▶ GIVEN TEXT:
>>

This post originally appeared as a contributed article on Coindesk on December 27, 2018. Click here to read the post.
Over the last 20 years, a lot of companies have built large online marketplaces to connect buyers and sellers. Amazon, eBay, Uber, and AirBnb typically come to mind as the most obvious examples. But there are many more.
Starting a few years ago, VCs began to publish variations of the mock up below. It shows how almost every sub vertical on Craigslist has become a large enough market with enough idiosyncrasies to justify a bespoke marketplace with dedicated features and optimized search and discovery.
Although each of these markets is a P2P marketplace, each of these marketplaces is run by a centralized company. This tells us a few things:
- There is no structural reason why most P2P markets need to be decentralized.
- Because the centralized entity imposes a tax on all transactions that take place on its platform, it can justify spending capital on attracting both supply and demand to join the marketplace. Supply and demand acquisition makes the product service more valuable for existing participants through network effects, and creates a defensible moat so that other marketplaces cannot as effectively compete.
Given these two observations, we should naturally ask: what markets are actually better as P2P markets without a centralized intermediary?
It turns out there are actually quite a few markets that we can already identify that are better truly decentralized. And I suspect there will be many more that are unlocked as the crypto ecosystem matures.
To answer this question, let’s consider the unique strengths of blockchains. In no particular order:
- Near-0 transaction fees. This should allow for micro payments. For real-time payments between untrusted parties, this can be compelling (e.g. pay per byte of data). This can also reduce administrative costs in the legacy financial system (e.g., T+3 settlement for securities).
- The ability to collect revenue without setting up a legal entity. This is particularly beneficial for networks like Filecoin, in which it would be counterproductive if consumers needed to setup an LLC to participate.
- (Psuedo)anonymity. The ability to participate in a network without KYC of any form.
- Regulatory arbitrage. Governments create all kinds of friction around many forms of commerce. For example, prediction markets are illegal in most jurisdictions, despite the fact that there is virtually no evidence that they produce meaningful negative externalities for society.
- Permissionless. Several billion people around the planet don’t have a bank account. Generating a key pair—and thus the ability to store digital scarcity securely—for a blockchain is free for everyone. That key pair is global, and isn’t subject to international transaction fees.

<<

▶ DATA SEGMENT:
>>

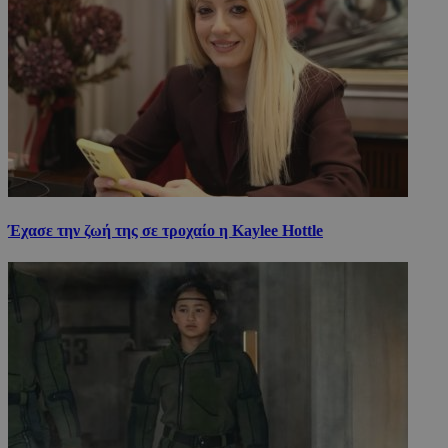
Έχασε την ζωή της σε τροχαίο η Kaylee Hottle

<<

▶ WORK TO COMPLETE: Update the passage of the decentralized marketplaces post between "- The ability" and "LLC to participate.", inclusive, so that "legal entity" reads "registered company".

▶ ANSWER SECTION:
- The ability to collect revenue without setting up a registered company. This is particularly beneficial for networks like Filecoin, in which it would be counterproductive if consumers needed to setup an LLC to participate.